Leider ist auch die Errechnung der Punkte zum Streitthema geworden. Die EBU behauptet die Regeln optimiert zu haben, diese hat sie in einem Regelwerk zur 59. Ausgabe des Eurovision Song Contest 2014 veröffentlicht.
In Punkt 1.1.3 wird der Vorgang der Punktevergabe beschrieben, wie es das Publikum während der Show vor den Fernsehgeräten mitverfolgen kann. Das Ergebniss wird aus Jury- und Telefonvoting errechnet, die beide zu
50% in die Wertung eingehen.
2013 wurde eine Veränderung vorgenommen, die ich grob erklären möchte: Bis 2012 hat man nur die jeweils zehn Besten von Telefonvoting und Jury miteinander verrechnet. Hatte also ein Interpret von der Jury 12 Punkte und vom Publikum 0 Punkt erhalten, pendelte sich das Ergebnis bei ca. (12 + 0) / 2 = 6 Punkten ein. Seit 2013 werden alle Lieder in
die Verrechnung einbezogen. Rangiert nun ein Kandidat im Finale beim Publikum auf Rang 1 und bei der Jury auf Rang 26, dürfte sich der Mittelwert bei (26 + 1) /2 = Rang 14 einpendeln, wodurch der Kandidat bei einer Bewertung von 10 Plätzen (1, 2, 3, 4, 5, 6, 7, 8, 10, 12 Punkten) nicht mehr in der Endwertung auftaucht.
Ein rumänischer Blogger
hat dies anhand der italienischen Wertung genauer beschrieben. Hier ist auffallend, dass der rumänische Vertreter Cezar vom italienischen Publikum mit Abstand auf Platz 1 gewählt wurde, nach der Verrechnung mit der Jurywertung ging er leer aus. Auf meine Frage, wer denn die italienischen Jury-Experten gewesen seien: „All male, no musician
(contradicting EBU rules), president is journalist at right-wing newspaper“. Zur Jury mehr in Teil III.

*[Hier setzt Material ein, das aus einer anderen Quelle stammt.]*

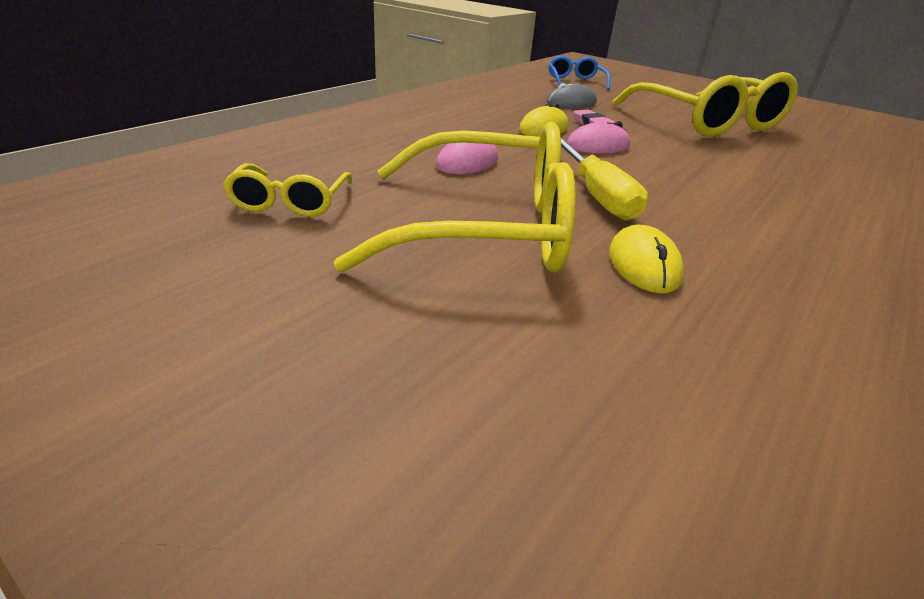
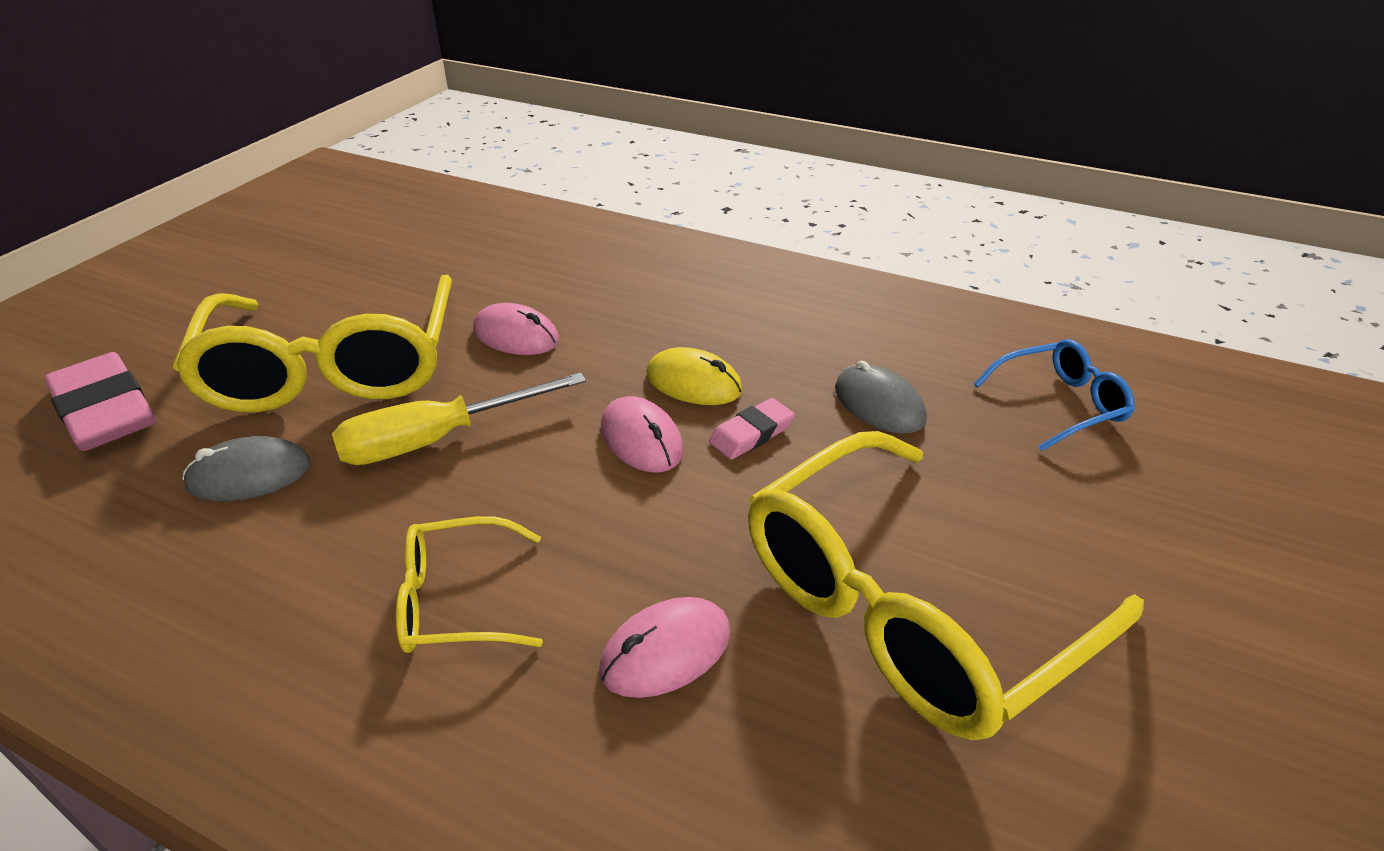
camera: 80 degrees right, 5 degrees up
(290, 202) = (381, 263): yellow glasses -> yellow glasses (457, 600)
(531, 362) = (105, 410): none -> pink eraser
(643, 264) = (249, 475): yellow mouse -> grey mouse
(756, 161) = (666, 651): none -> pink mouse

Konnte die 5-köpfige Jury bis 2012 das Ergebnis des Telefonvotings abschwächen, kann sie seit 2013 das Publikumsergebnis löschen. Die Masse der Telefonvoter zahlt für jeden ihrer Anrufe, die wenigen Juroren hingegen werden (wahrscheinlich) bezahlt. Man kassiert den Telefoneinsatz des Publikums und kann danach seine Stimmen ungültig machen. Solange man das Publikum nicht deutlich auf diese Bedingungen hinweist, ist das Täuschung oder gar Betrug.
In dieser Regeländerung bringt die Reference-Group ihre Geringschätzung der Publikumsmeinung zum Ausdruck. Dass man das Telefonvoting nicht gleich ganz abschafft, erkläre ich mir damit, dass man weiterhin mit den Telefongesellschaften Geschäfte machen möchte.
Darüberhinaus drückt sich in der neuen Regelung auch eine Geringschätzung der Popmusik aus. Während das Publikum erfahrungsgemäß höchstens für ein oder zwei Lieblingslieder anruft, müssen die Juroren ALLE Lieder in eine
Rangordnung bringen. Das ist bei 40 (relativ gleichförmigen) Popmusikstücken völlig unseriös. Auch die Musiker bekommen bei so einem gemixten Ergebnis kein brauchbares Feedback mehr von ihren Konsumenten. Eine Lösung wäre, 2 Sieger zu küren.
Die Reference-Group besteht nur aus Vertretern westeuropäischer Länder, zwei von ihnen gehören zu den Big-5 (Deutschland, Italien), die aufgrund höherer finanzieller Einlagen gar nicht richtig am Wettbewerb teilnehmen. An dieser jüngsten Regeländerung wird klar, warum sie Länder wie die Türkei nicht mehr in ihren Reihen duldet, denn die hätten dagegen protestiert. Die Diaspora von süd- und osteuropäischen Ländern tragen den Nachteil davon - und nur die Telefongesellschaften in westeuropäischen Ländern reiben sich die Hände. Diese neue Regelung war ein Grund für den Ausstieg der Türkei.
Die Veränderung der Punkteberechnung benachteiligt das Publikum und die Musiker. Diese neue Regelung dient offensichtlich nur statistischen Zwecken. Die Reference-Group verlegt den Schwerpunkt weg vom Musikwettbewerb hin zum Länderwettbewerb. Die unausgewogene Zusammensetzung der Reference-Group lässt zudem auf wirtschaftliche, aber auch auf verdeckt politische Absichten schließen.